Gambling industry leaves little to chance in face of crackdown

It’s a racing certainty that the 2005 Gambling Act will be radically overhauled or completely replaced during this parliament. Public outrage at scandals involving the industry has reached a tipping point, and going after betting firms looks like an easy PR win for a government that could do with one.

Yes, tighter regulation could eat into the annual £3bn tax take that comes from betting. But that should be offset against the cost to society of problem gambling, estimated by some to be up to £1.2bn.

According to the National Audit Office, the industry has been running rings around its regulator, the Gambling Commission, which does some sterling work in dishing out fines for problem gambling and anti-money laundering failures.

But still the transgressions continue, and the NAO fears a watchdog with just £19m of funds is toothless in the face of an industry that wins £11.3bn a year from punters.

A beefed-up commission is one likely outcome of new legislation, but much more is at stake, including online casino stake limits, tougher affordability checks on punters, and curbs on much-criticised VIP programmes.

Gambling firms have everything to lose and deep pockets, so they are not going to give up without a fight.
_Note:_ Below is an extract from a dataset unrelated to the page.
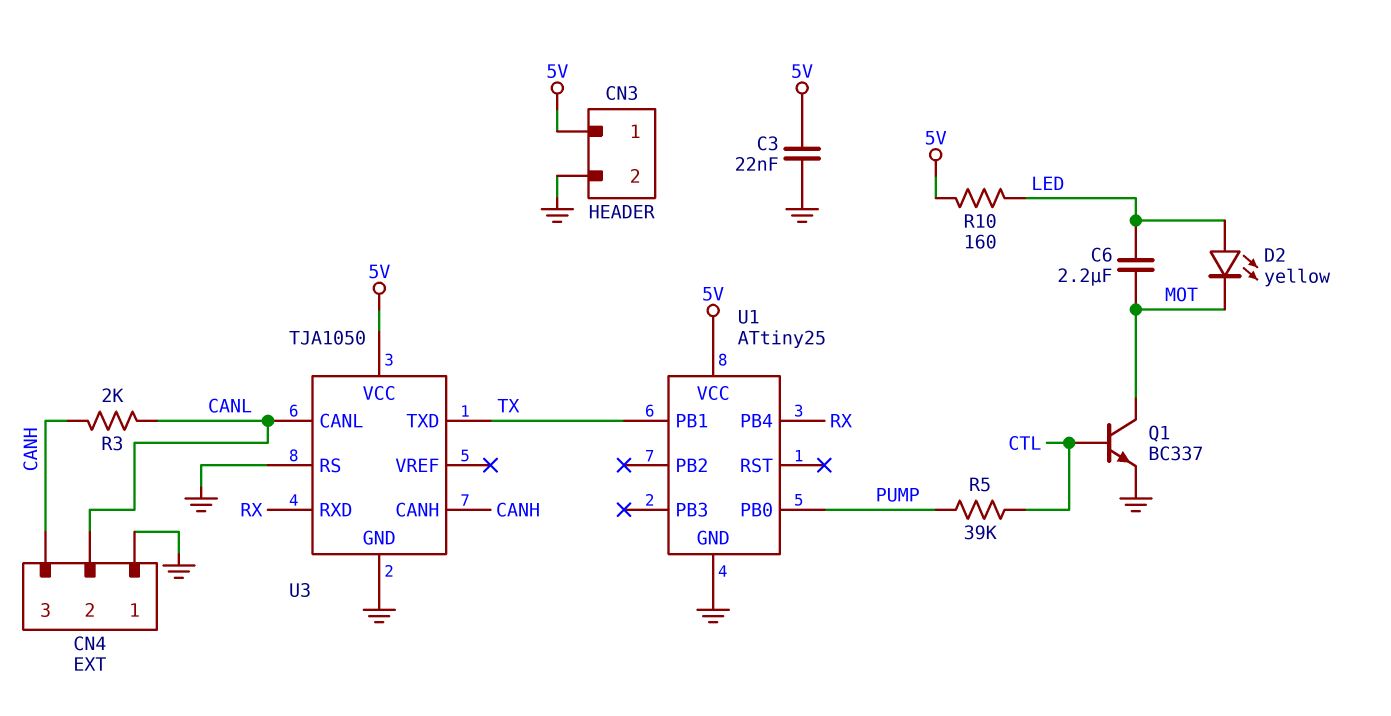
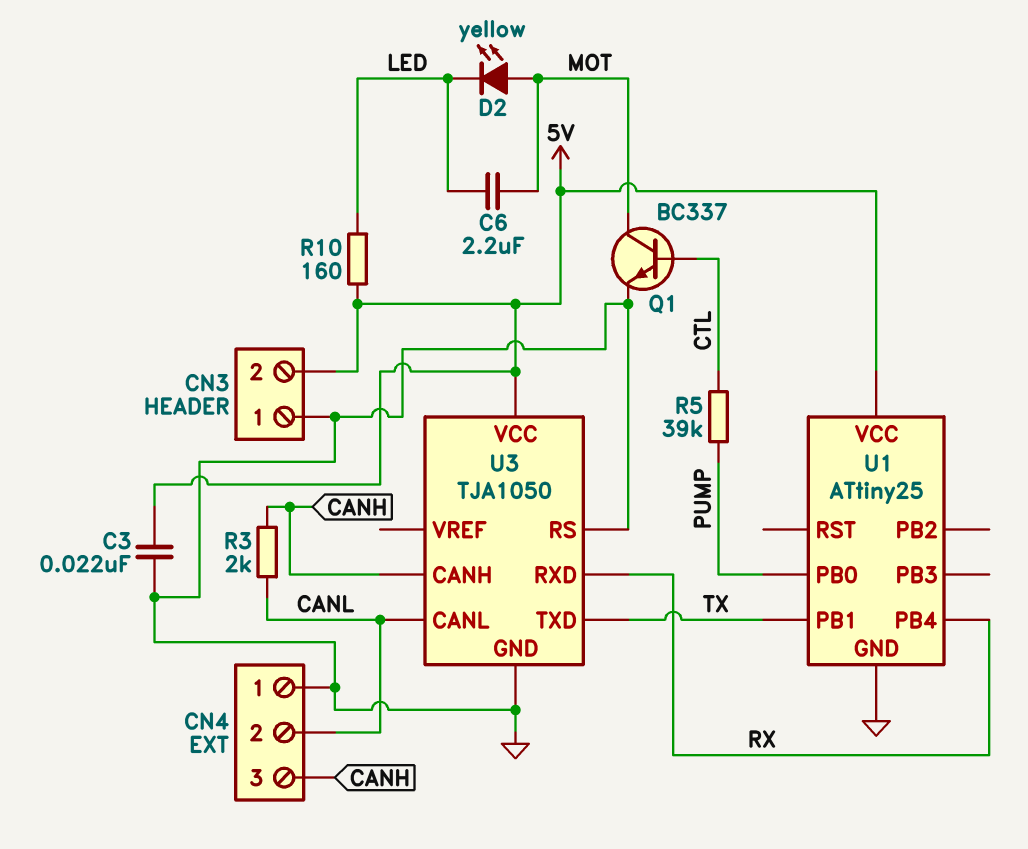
CN3 pin 1: 5V -> GND
CN3 pin 2: GND -> 5V
D2: LED yellow (A LED, K MOT) -> LED yellow (A MOT, K LED)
Already, warriors are being dispatched to the frontline.

The newly formed industry trade body, the Betting and Gaming Council, representing betting shops, online gaming business and casinos, recruited former pubs lobbyist Brigid Simmonds to chair it, while ex-Labour MP Michael Dugher is its new chief executive. A former political journalist, Kevin Schofield, has been named as its new communications chief. Philip Davies MP, a staunch friend of the gambling industry, is set for a seat on the department for culture, media and sport select committee.

That’s a formidable alliance boasting connections throughout Westminster. Those looking to rein the gambling industry in have one hell of a fight on their hands.